## Exercise passage
We are seeing stage 2 clang build crashes on arm64 platform and confirmed it is caused by this change after bisecting. Could you revert the change please?
The problem I'm seeing can be reproduced with this source file: https://martin.st/temp/cdf-preproc.c
To reproduce:
$ clang -target aarch64-w64-mingw32 -S -O3 cdf-preproc.c
One difference in the generated asm looks like this, where I think the error is visible:
ldrh w10, [x2, #6032] strh wzr, [x1, #6034] strh w10, [x1, #6032] - ldr q0, [x2, #16] - str q0, [x1, #16] - ldr q0, [x2] + ldp q0, q1, [x2] strh wzr, [x1, #24] - str q0, [x1] - ldr q0, [x2, #48] - str q0, [x1, #48] - ldr q0, [x2, #32] + stp q0, q1, [x1] + ldp q0, q1, [x2, #32]
Previously the strh wzr, [x1, #24] was done after the str q0, [x1, #16] (so it would overwrite one part of the written qword with zeros), but now the strh remains intact and is done before the new stp q0, q1, [x1].

## Supplied information
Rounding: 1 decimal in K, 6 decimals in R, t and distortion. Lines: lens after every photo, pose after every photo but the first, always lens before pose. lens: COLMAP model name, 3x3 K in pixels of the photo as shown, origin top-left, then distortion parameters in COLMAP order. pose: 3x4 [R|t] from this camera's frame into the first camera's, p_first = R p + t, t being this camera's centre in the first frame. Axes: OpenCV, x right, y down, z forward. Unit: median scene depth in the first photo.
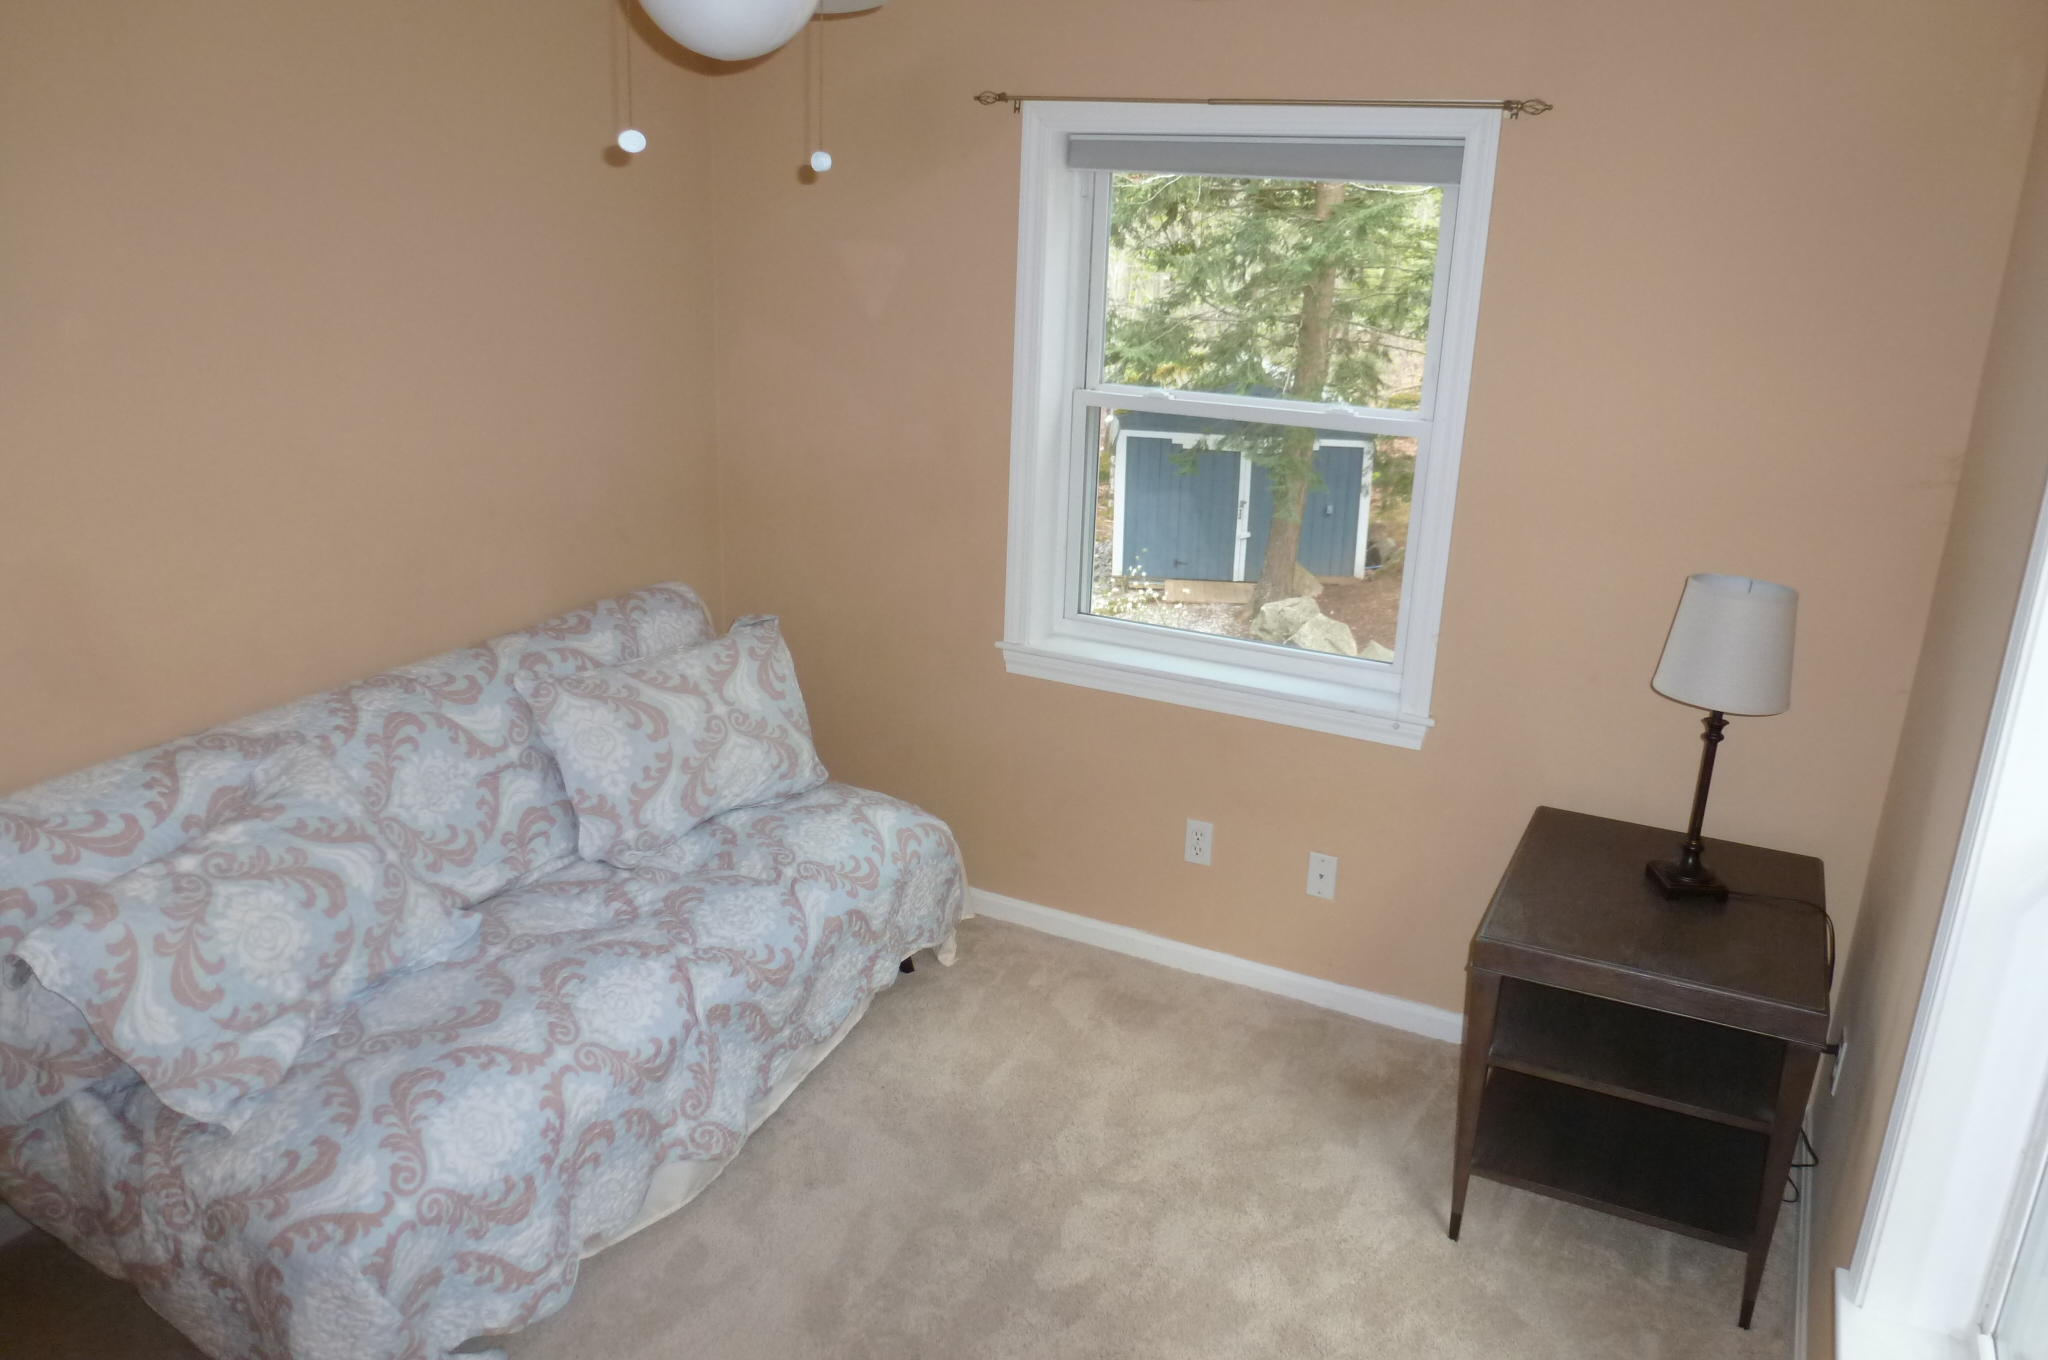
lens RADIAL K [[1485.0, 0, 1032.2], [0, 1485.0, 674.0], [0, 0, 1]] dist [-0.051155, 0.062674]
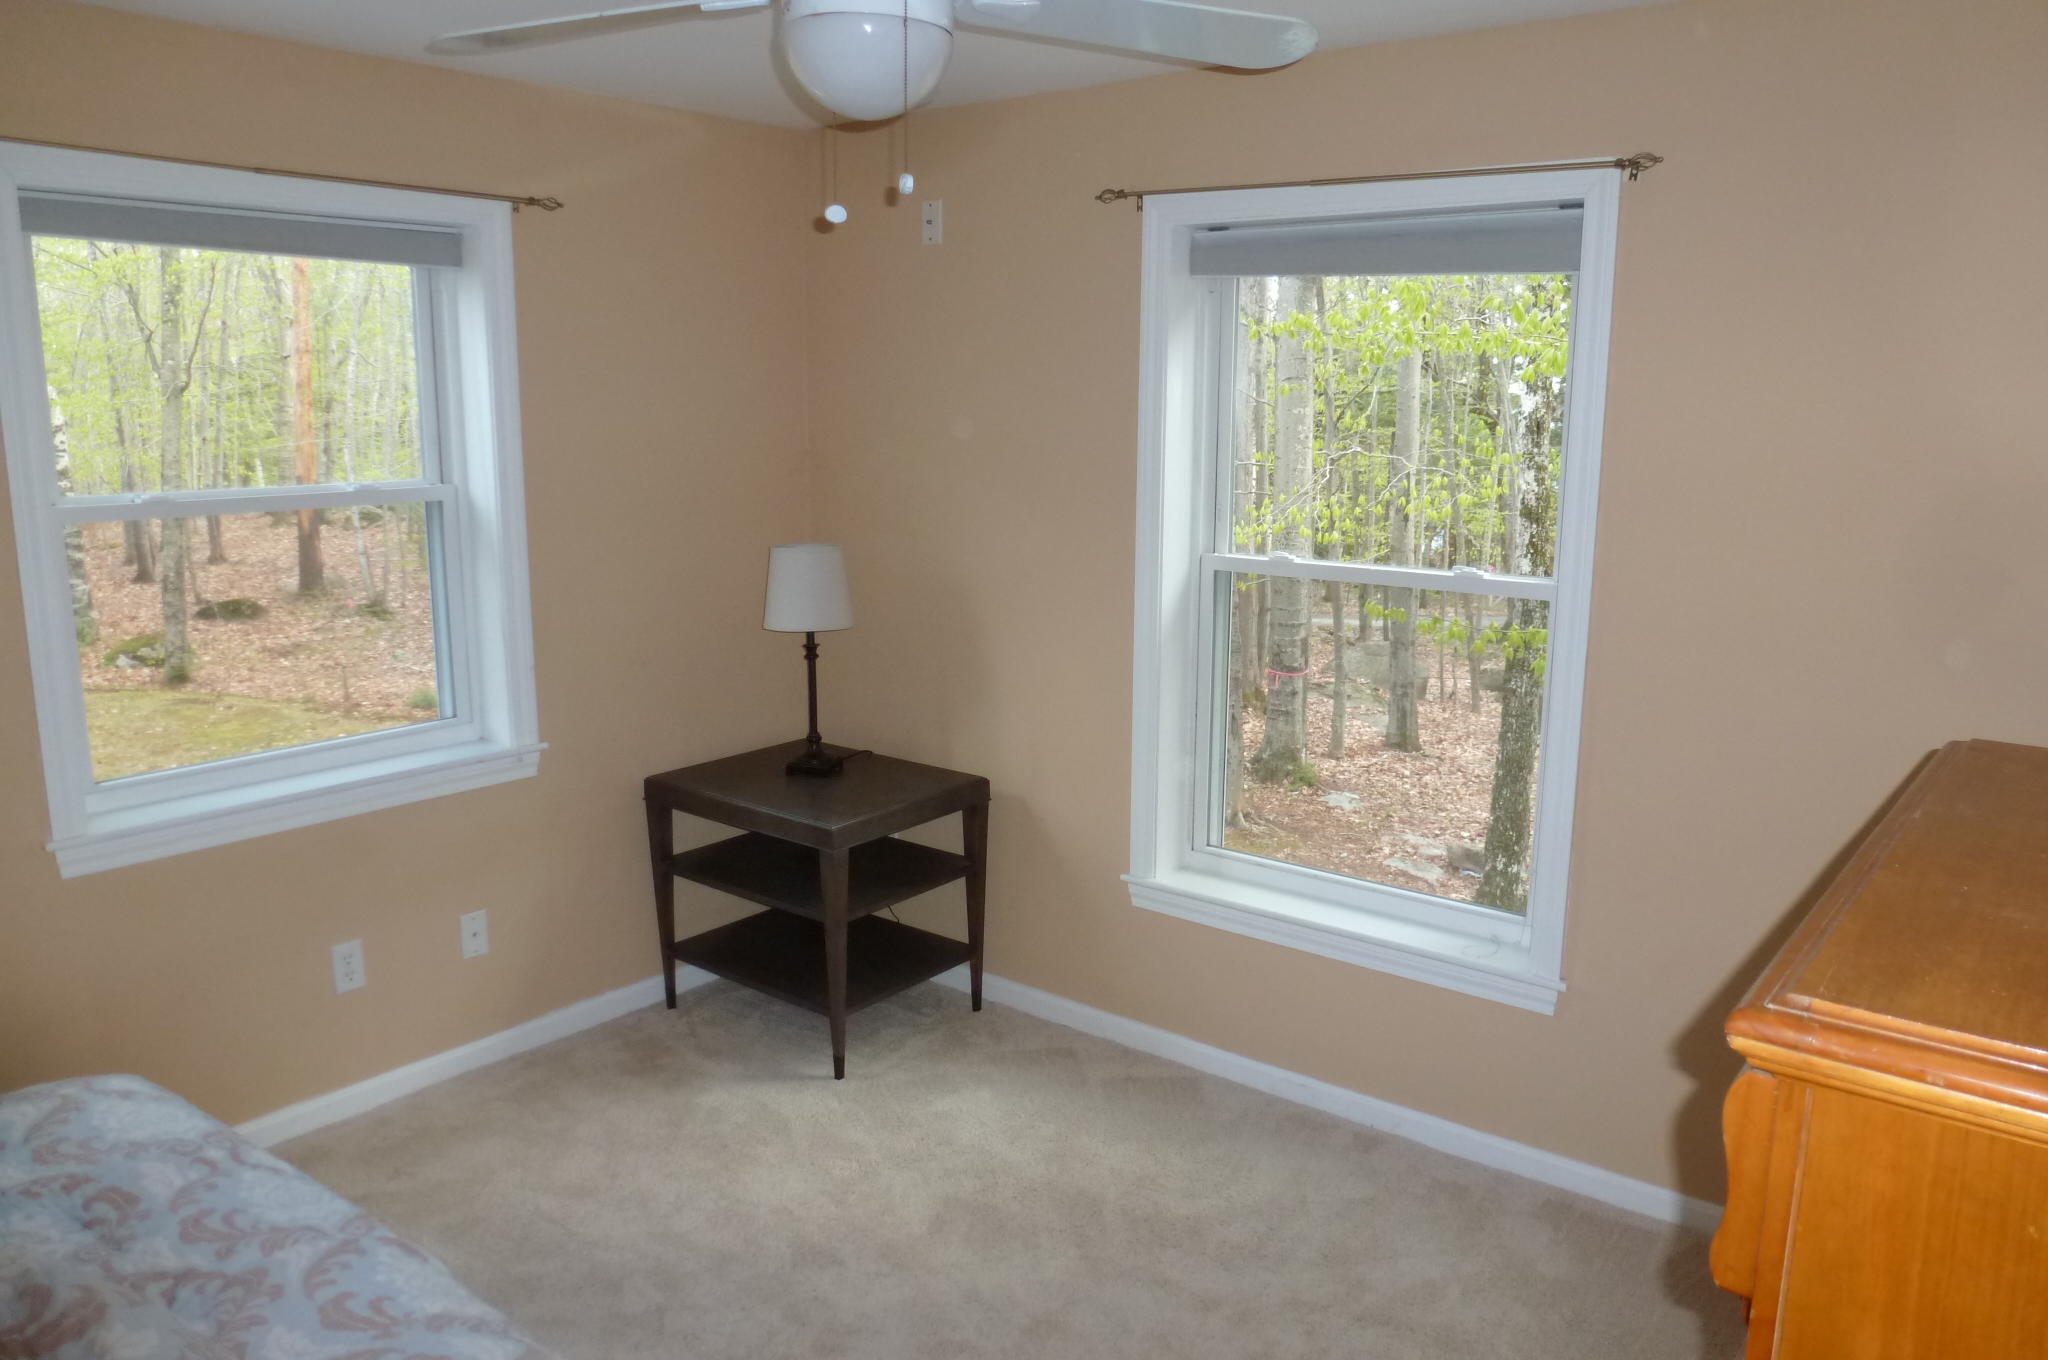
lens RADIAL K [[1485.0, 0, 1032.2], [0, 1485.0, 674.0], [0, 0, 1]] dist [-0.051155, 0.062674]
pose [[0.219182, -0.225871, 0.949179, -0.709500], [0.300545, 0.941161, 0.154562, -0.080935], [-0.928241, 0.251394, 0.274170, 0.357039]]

==

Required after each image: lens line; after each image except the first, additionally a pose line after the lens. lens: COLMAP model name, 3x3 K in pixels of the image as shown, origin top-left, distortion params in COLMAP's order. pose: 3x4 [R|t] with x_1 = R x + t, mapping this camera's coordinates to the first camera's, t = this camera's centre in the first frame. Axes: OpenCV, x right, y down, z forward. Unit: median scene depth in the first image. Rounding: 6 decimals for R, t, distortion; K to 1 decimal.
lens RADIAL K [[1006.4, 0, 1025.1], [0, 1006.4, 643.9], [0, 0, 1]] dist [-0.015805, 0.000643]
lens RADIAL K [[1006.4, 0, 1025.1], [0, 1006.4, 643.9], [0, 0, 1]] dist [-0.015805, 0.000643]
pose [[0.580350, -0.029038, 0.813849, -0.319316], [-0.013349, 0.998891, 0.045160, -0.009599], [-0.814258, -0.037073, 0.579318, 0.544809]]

## Assigned task 1
From the clang crash report, reproduce the part starting with "We are seeing" and going on through "the change please?".
## Assigned task 2
Answer these questions using the clang crash report:
(a) On what platform are the stage 2 clang build crashes happening?
(b) What target is passed to clang in the command for reproducing the problem?
(c) Before the change, which instruction was strh wzr, [x1, #24] done after?

## Answer 1
We are seeing stage 2 clang build crashes on arm64 platform and confirmed it is caused by this change after bisecting. Could you revert the change please?

## Answer 2
(a) arm64
(b) aarch64-w64-mingw32
(c) str q0, [x1, #16]